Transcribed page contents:
· · · ·

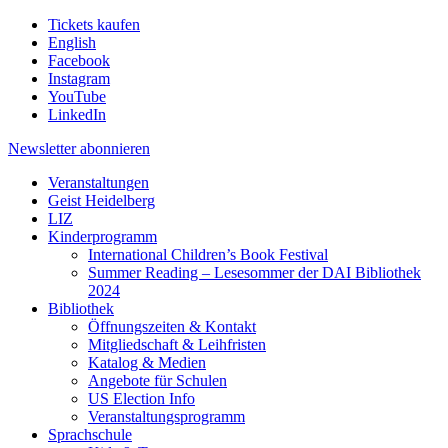
Tickets kaufen
English
Facebook
Instagram
YouTube
LinkedIn
Newsletter
abonnieren
Veranstaltungen
Geist Heidelberg
LIZ
Kinderprogramm
International Children’s Book Festival
Summer Reading – Lesesommer der DAI Bibliothek
2024
Bibliothek
Öffnungszeiten & Kontakt
Mitgliedschaft & Leihfristen
Katalog & Medien
Angebote für Schulen
US Election Info
Veranstaltungsprogramm
Sprachschule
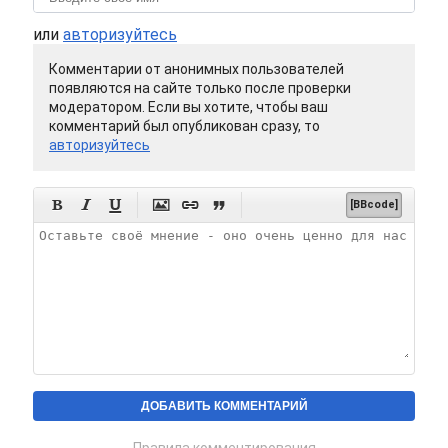
или
авторизуйтесь
Комментарии от анонимных пользователей
появляются на сайте только после проверки
модератором. Если вы хотите, чтобы ваш
комментарий был опубликован сразу, то
авторизуйтесь






[BBcode]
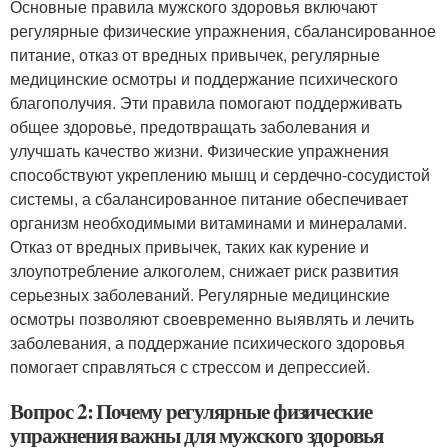
Основные правила мужского здоровья включают
регулярные физические упражнения, сбалансированное
питание, отказ от вредных привычек, регулярные
медицинские осмотры и поддержание психического
благополучия. Эти правила помогают поддерживать
общее здоровье, предотвращать заболевания и
улучшать качество жизни. Физические упражнения
способствуют укреплению мышц и сердечно-сосудистой
системы, а сбалансированное питание обеспечивает
организм необходимыми витаминами и минералами.
Отказ от вредных привычек, таких как курение и
злоупотребление алкоголем, снижает риск развития
серьезных заболеваний. Регулярные медицинские
осмотры позволяют своевременно выявлять и лечить
заболевания, а поддержание психического здоровья
помогает справляться с стрессом и депрессией.
Вопрос 2: Почему регулярные физические
упражнения важны для мужского здоровья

· · · ·

EXERCISE AIM:
Where does the word "медицинские" appear in the records above? Return every line that holds it.

RESULT:
медицинские осмотры и поддержание психического
серьезных заболеваний. Регулярные медицинские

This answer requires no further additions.